Art rupestre et art moderne : un dialogue à travers les millénaires
Tout en jouant un considérable rôle scientifique, les relevés d’arts rupestre ont transformé notre perception de la préhistoire, mais aussi bouleversé l’histoire de l’art. Plusieurs millénaires après avoir été tracées, d’une main virtuose, par des artistes préhistoriques sur des parois rocheuses, les peintures et gravures rupestres et pariétales ont été exposées aux yeux du monde dans l’entre-deux-guerres. C’est à Leo Frobenius que l’on doit ce fabuleux coup de projecteur : après sa rencontre avec l’abbé Breuil en 1929 à Johannesburg, l’ethnologue allemand intègrera en effet les cercles scientifiques et artistiques parisiens. Il organisera à Paris deux expositions : la première dès 1930 à la Salle Pleyel, la seconde en 1933 au Musée d’Ethnographie du Trocadéro (qui deviendra Musée de l’Homme en 1937).

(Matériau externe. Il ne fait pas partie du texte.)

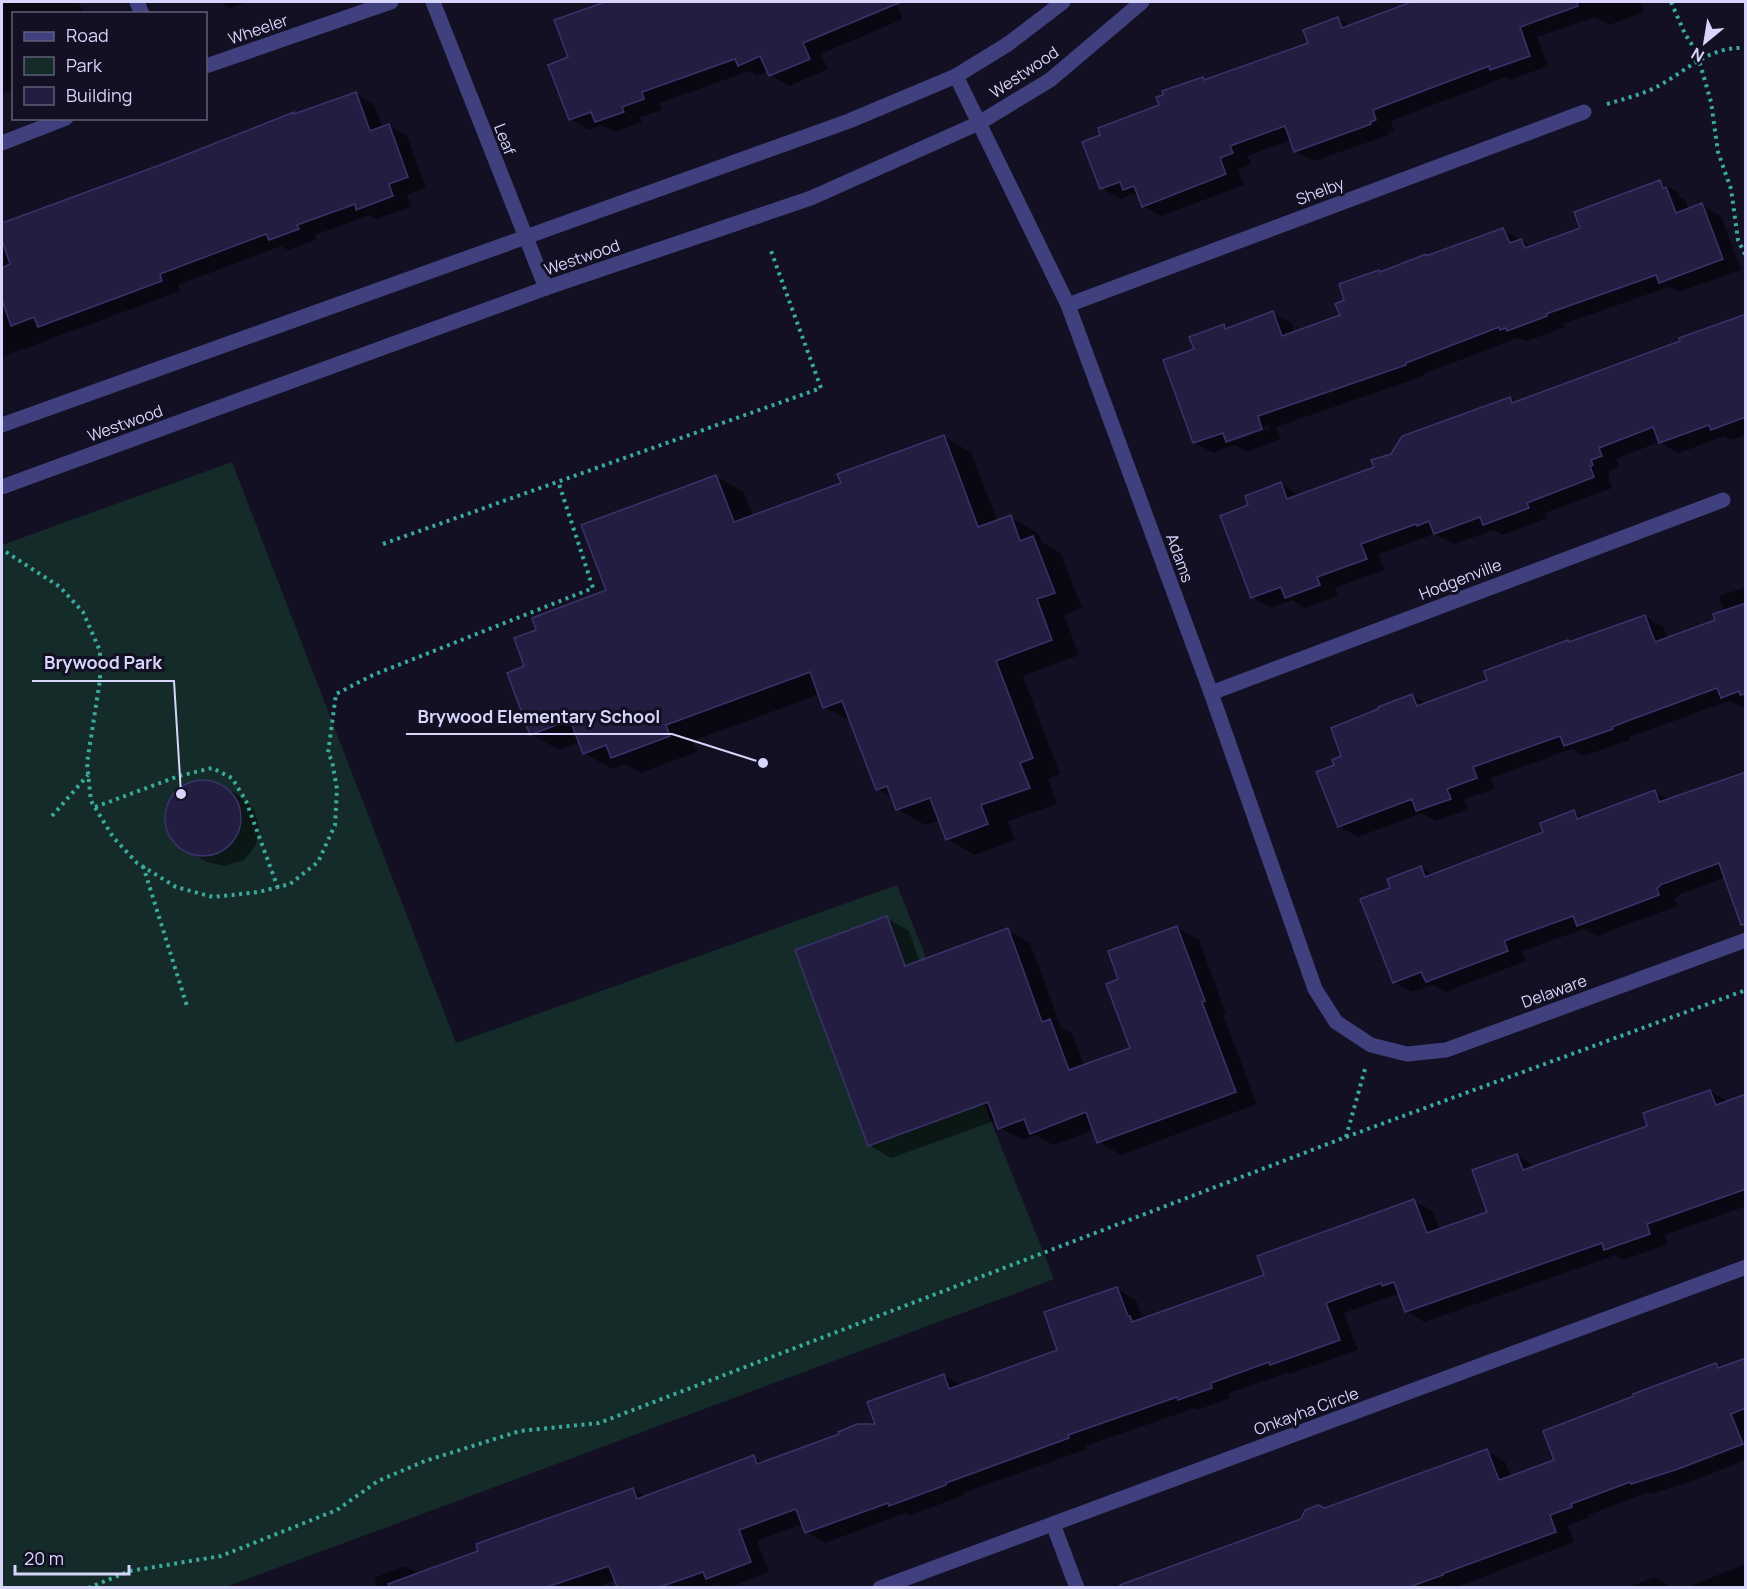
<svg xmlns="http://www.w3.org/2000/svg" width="1747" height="1589" font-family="Manrope,sans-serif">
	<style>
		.green { fill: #142b29 }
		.shadow { fill: #0007; fill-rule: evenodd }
		.building { fill: #231e41; stroke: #3a326b; stroke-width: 1.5 }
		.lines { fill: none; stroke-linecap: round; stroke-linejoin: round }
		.path { stroke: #3aaa9e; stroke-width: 4; stroke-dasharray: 3 4.5; stroke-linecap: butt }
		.minor { stroke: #3f407d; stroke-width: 15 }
		.labels { text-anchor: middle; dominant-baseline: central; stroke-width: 6; stroke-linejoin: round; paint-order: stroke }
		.street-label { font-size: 16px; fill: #d7d5fb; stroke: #121022 }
		.leader { fill: none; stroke: #d7d5fb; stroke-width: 2 }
		.callout-dot { fill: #d7d5fb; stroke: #121022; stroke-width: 2 }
		.callout-label { font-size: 18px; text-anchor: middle; font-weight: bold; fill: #d7d5fb; stroke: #121022; stroke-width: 6; stroke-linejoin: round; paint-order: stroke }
	</style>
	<rect width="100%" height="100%" fill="#121022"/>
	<polygon class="green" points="232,462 456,1043 897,885 1054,1279 226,1587 2,1587 2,545"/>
	<g class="shadow">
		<polygon points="2,2 79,2 83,14 14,14 14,90 2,94"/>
		<polygon points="219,2 248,2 230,8"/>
		<polygon points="616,2 895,2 903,19 821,54 828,69 789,86 770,75 768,71 757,76 749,71 660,103 662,110 640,117 642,122 615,132 602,125 589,130 570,119 570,58 607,5"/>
		<polygon points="1413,2 1641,2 1644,12 1609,25 1595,17 1537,37 1548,66 1510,80 1506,77 1391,121 1394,131 1388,133 1389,135 1314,161 1295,151 1291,140 1248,156 1251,164 1238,169 1244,185 1161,216 1143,206 1140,198 1133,194 1120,199 1102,188 1161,106 1203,79 1206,81 1310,44 1338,19 1350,26"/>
		<polygon points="355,93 374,104 383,128 389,126 407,136 426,188 407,195 411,207 376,219 370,215 315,235 316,240 288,250 281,246 178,285 180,291 2,357 2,225"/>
		<path d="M1660,182L1679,193L1680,197L1685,199L1689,210L1702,205L1721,216L1741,270L1679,292L1669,287L1563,324L1565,327L1527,341L1517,338L1424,374V376L1276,427L1280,439L1246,452L1235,445L1213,453L1194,442L1196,350L1224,326L1228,329L1273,313L1292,323L1295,333L1342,316L1346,301L1379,271L1382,273L1503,230L1532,247L1582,228ZM1269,425L1270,428L1234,441H1227Z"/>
		<polygon points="1746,318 1746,435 1731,440 1724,436 1679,453 1659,442 1616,459 1619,466 1608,471 1610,476 1608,477 1612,488 1545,513 1547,518 1503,535 1494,530 1454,544 1434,534 1379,554 1384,570 1335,588 1338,596 1305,608 1292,600 1271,608 1252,597 1250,506 1281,484 1299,495 1376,468 1392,455 1510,399 1516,403"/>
		<polygon points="944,436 971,453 998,522 1010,517 1038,533 1042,542 1061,554 1082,608 1064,615 1079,655 1023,676 1060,774 1048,779 1057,804 1008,821 1015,840 975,855 947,839 940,820 925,825 897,809 894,799 877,789 852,722 824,707 820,694 693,741 697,752 640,773 625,764 612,769 584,753 580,742 559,750 531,734 526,667 538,630 608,591 716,476 744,492 753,517 842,484"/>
		<polygon points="1746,587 1746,706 1741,707 1729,701 1649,730 1629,737 1630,740 1584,756 1572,749 1491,778 1495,789 1464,799 1468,810 1436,821 1422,813 1358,837 1339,826 1336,765 1343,757 1412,696 1426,704 1489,681 1570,643 1645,616 1663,627 1668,639 1717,621 1724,612 1719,596"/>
		<polygon points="1746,773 1726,877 1678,895 1678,897 1674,898 1677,906 1597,936 1584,929 1522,951 1526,961 1445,992 1433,985 1412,992 1394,982 1392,889 1421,868 1433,875 1545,833 1574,812 1584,818 1655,792 1669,800"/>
		<polygon points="200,781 219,784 238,795 253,808 259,826 256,845 244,860 225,866 207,862 187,851 172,839 166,820 169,801 182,787"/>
		<polygon points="887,918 909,931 920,962 1008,930 1030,943 1061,1027 1072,1033 1084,1066 1132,1049 1120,980 1177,927 1199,940 1226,1014 1223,1015 1257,1104 1121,1155 1099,1142 1094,1130 1053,1145 1036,1135 1022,1140 1000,1128 997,1120 891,1158 869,1145"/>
		<polygon points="1710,1091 1729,1102 1746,1096 1746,1206 1665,1235 1668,1244 1624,1260 1616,1255 1424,1322 1406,1311 1400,1295 1398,1294 1344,1313 1358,1350 1290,1374 1287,1373 1229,1393 1230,1398 1198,1410 1195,1408 1085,1446 1087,1449 963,1493 964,1495 909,1516 905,1513 825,1543 806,1532 803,1524 757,1541 769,1572 729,1588 723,1588 717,1584 707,1588 618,1588 616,1580 595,1588 378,1588 374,1578 405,1566 419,1574 480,1552 633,1489 646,1497 754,1457 764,1463 877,1425 944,1375 962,1386 1059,1351 1117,1289 1136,1300 1143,1319 1266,1276 1414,1201 1433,1211 1440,1230 1489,1213 1517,1156 1536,1167 1649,1127"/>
		<polygon points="1746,1359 1746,1460 1698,1479 1651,1494 1648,1492 1589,1515 1590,1517 1568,1525 1574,1542 1454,1588 1148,1588 1144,1577 1487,1451 1505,1462 1511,1477 1556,1461 1715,1364 1722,1368"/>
		<polygon points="1746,1564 1746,1588 1685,1588"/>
		<polygon points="1654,1577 1672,1588 1626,1588"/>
	</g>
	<g class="building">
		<polygon points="605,2 901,2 803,43 810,59 769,76 760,56 738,66 735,59 642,92 644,99 622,107 624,112 595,122 591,112 569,120 548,65 568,57 554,20"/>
		<polygon points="1411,2 1577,2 1578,6 1520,27 1530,56 1490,70 1489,66 1373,110 1376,120 1370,122 1371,124 1294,152 1285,126 1230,146 1233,153 1220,158 1226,174 1142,207 1134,186 1123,190 1120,182 1100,189 1082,142 1100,135 1098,128 1159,105 1156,97 1163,95 1162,91 1203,77 1204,80 1308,43 1303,30 1338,17 1342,28"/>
		<polygon points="356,92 370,131 389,124 408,177 389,184 393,196 356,210 355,204 297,225 299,229 269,240 266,234 160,274 162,281 38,327 34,317 11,326 2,300 2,268 10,264 2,240 2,223 160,165 294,112 294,114"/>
		<polygon points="1660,180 1663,188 1666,187 1676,213 1702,203 1723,259 1659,283 1656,275 1546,314 1547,316 1507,331 1506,328 1500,330 1499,327 1406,363 1406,365 1258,416 1262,429 1226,442 1223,433 1193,443 1163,360 1194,349 1189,337 1224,324 1225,329 1273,311 1282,336 1340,315 1335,304 1344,300 1339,284 1379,270 1380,272 1426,254 1426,256 1503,228 1510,243 1521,239 1525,248 1580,228 1574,212"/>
		<polygon points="1746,314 1746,417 1711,430 1709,425 1659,443 1653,427 1599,448 1602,456 1591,460 1593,465 1590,466 1594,477 1527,503 1529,508 1483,525 1480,517 1434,534 1429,521 1417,526 1416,524 1361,544 1367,559 1317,577 1320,585 1285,598 1281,587 1251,598 1220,516 1248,505 1245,496 1281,482 1287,499 1374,467 1371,460 1391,454 1402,436 1510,397 1512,403 1680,341 1679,338"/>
		<polygon points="944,435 978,527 1011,515 1020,541 1033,536 1055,593 1037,599 1052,640 996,661 1033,758 1020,763 1030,788 981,805 988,824 946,840 930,798 896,810 887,786 876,790 842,701 823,708 810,672 666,725 670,736 611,758 606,745 583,754 570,720 530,735 507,673 524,666 514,638 536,630 532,618 606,590 581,525 716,475 734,522 841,483 837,474"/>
		<polygon points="1746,603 1746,694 1740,695 1739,691 1721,698 1717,688 1630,720 1612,727 1613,729 1564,746 1560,736 1473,767 1477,778 1447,789 1451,799 1416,811 1412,799 1338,827 1316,772 1334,765 1332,760 1341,756 1331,728 1378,709 1378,707 1412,694 1417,706 1487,680 1484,671 1568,640 1569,642 1645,615 1655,642 1715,620 1713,614"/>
		<polygon points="1746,772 1746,924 1741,925 1719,863 1660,885 1660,886 1657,888 1659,895 1577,926 1573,916 1504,941 1508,951 1426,982 1421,972 1393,983 1360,899 1390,888 1387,879 1421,866 1425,877 1543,832 1540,823 1574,810 1577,819 1655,790 1659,802"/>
		<circle cx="203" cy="818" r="38"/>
		<polygon points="887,916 905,966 1008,928 1042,1022 1050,1019 1069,1070 1130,1048 1106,984 1118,979 1108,951 1177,926 1205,1001 1202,1002 1236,1092 1097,1143 1086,1112 1030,1134 1024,1119 998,1129 988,1102 868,1146 795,950"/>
		<polygon points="1710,1090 1716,1105 1746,1094 1746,1189 1647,1224 1650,1234 1604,1250 1602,1243 1405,1312 1394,1282 1382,1286 1381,1283 1326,1303 1340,1340 1270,1365 1269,1362 1211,1383 1212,1388 1178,1400 1177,1397 1068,1435 1069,1438 946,1483 946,1485 889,1506 888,1503 805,1533 796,1509 739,1530 751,1562 706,1579 703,1572 660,1587 617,1587 609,1566 547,1587 389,1587 388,1584 478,1551 476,1544 633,1488 637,1499 754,1455 757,1464 839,1434 838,1432 857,1424 875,1424 867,1402 944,1374 949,1389 1057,1350 1044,1312 1117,1287 1128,1316 1130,1316 1132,1322 1264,1275 1257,1256 1414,1199 1427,1233 1487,1212 1472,1170 1517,1154 1523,1170 1647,1126 1643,1113"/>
		<polygon points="1746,1358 1746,1408 1731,1414 1743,1444 1678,1469 1631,1484 1630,1482 1571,1504 1572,1507 1550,1515 1556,1532 1442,1574 1443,1575 1409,1587 1121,1587 1120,1585 1301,1519 1305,1510 1318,1505 1325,1508 1487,1449 1499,1480 1554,1460 1543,1431 1634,1396 1633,1394 1716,1363 1718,1368"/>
	</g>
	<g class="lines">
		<g class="path">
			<polyline points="1671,2 1685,34 1696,51 1703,74 1711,102 1718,152 1731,189 1738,240 1746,256"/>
			<path d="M1607,104C1621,100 1635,96 1648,91C1683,76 1704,46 1746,48"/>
			<polyline points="383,544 821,388 771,251"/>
			<polyline points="6,552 60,587 83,612 100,651 100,680 87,763 91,801 113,837 137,863 176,887 213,897 259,892 290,884 318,862 335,825 337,789 332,761 328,753 336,694 373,675 593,588 558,481"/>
			<polyline points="95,807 179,776 212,768 232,778 246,801 278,888"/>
			<polyline points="52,816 88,775"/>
			<polyline points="143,866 187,1006"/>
			<polyline points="1346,1137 1746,990"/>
			<polyline points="88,1588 130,1571 221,1556 337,1510 378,1481 425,1461 520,1431 599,1423 1346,1137 1365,1069"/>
		</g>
		<g class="minor">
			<polyline points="137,2 142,14"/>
			<polyline points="433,2 546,288"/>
			<polyline points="206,66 391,2"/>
			<polyline points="956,76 1068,305 1211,693 1315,989 1336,1022 1371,1045 1407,1054 1446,1050 1746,940"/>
			<polyline points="2,143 66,118"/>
			<polyline points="1068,305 1584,112"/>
			<polyline points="2,425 849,121 956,76 1008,44 1063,2"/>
			<polyline points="2,487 546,288 811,198 979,123 1050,80 1142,2"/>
			<polyline points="1211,693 1723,500"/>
			<polyline points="1053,1524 1077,1588"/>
			<polyline points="880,1588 1746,1267"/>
		</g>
	</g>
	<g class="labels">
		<g class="street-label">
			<text transform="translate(258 29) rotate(-19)">Wheeler</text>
			<text transform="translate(1024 72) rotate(-34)">Westwood</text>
			<text transform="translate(505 139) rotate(69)">Leaf</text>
			<text transform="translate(1320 191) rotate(-21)">Shelby</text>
			<text transform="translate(582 257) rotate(-19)">Westwood</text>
			<text transform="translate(125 423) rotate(-20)">Westwood</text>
			<text transform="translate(1180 558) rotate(70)">Adams</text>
			<text transform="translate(1460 579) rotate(-21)">Hodgenville</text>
			<text transform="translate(1554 991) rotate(-20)">Delaware</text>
			<text transform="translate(1306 1411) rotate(-20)">Onkayha Circle</text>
		</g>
	</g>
	<path class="leader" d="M181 794L174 681H32M763 763L672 734H406"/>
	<g class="callout-dot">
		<circle cx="181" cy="794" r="6"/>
		<circle cx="763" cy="763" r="6"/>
	</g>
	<g class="callout-label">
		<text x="103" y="669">Brywood Park</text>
		<text x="539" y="723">Brywood Elementary School</text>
	</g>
	<rect width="1747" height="1589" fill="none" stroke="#d7d5fb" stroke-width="6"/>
	<rect x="12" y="12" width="195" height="108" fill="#121022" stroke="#615f79" stroke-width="1.5"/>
	<rect x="24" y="32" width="30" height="9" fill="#3f407d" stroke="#615f79" stroke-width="1.5"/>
	<text x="66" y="42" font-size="18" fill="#d7d5fb">Road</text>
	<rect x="24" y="57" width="30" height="18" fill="#142b29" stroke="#615f79" stroke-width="1.5"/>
	<text x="66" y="72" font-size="18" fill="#d7d5fb">Park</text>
	<rect x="24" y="87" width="30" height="18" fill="#231e41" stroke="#615f79" stroke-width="1.5"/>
	<text x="66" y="102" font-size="18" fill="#d7d5fb">Building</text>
	<g transform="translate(1705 42) rotate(210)" stroke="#121022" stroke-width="4.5" paint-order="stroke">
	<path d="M0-4.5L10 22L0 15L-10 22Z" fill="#d7d5fb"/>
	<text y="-9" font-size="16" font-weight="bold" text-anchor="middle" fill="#d7d5fb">N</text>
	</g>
	<path d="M15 1565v9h114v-9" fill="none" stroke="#d7d5fb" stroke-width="3"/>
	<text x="24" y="1565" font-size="18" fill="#d7d5fb" stroke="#121022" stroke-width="4.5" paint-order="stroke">20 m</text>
</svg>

Il entreprendra même une vraie tournée européenne : Amsterdam, Bâle et Zurich, Rome, Vienne, Berlin, Oslo et Bruxelles. Puis c'est le très prestigieux Museum of Modern Art (MoMA) à New York qui accueillera le travail de Frobenius. Il y exposera 150 relevés d’art rupestre africain et européen.
Alfred Barr, le directeur du MoMA, choisit de présenter ces relevés sans aucune information contextuelle, et accompagnés d’oeuvres modernes. Ce parti-pris marquera un tournant dans l’histoire des relevés.
Les critiques d’art et les artistes eux-mêmes, furent stupéfaits par le travail de ces peintres préhistoriques, consacrés « premiers surréalistes », et ils y trouvèrent une puissante source d’inspiration.
L'exposition retrace cette mise en lumière des relevés et cette irruption de la Préhistoire dans l’art moderne.
Enrichie de prêts consentis par le Centre Pompidou, elle donne notamment à voir une sérigraphie et un plâtre de Jean Arp, lequel s’est inspiré des relevés pour explorer des formes et des structures abstraites en utilisant des matériaux naturels ; deux peintures de Paul Klee, qui empruntent à l’art rupestre ses motifs et ses couleurs ; une oeuvre de Wilfredo Lam, évocation des êtres mythiques dessinés il y a des millénaires ; ou encore une toile de Jackson Pollock, peintre nourri de Préhistoire, qui a pu trouver dans le symbolisme abstrait de la peinture rupestre une source d’inspiration.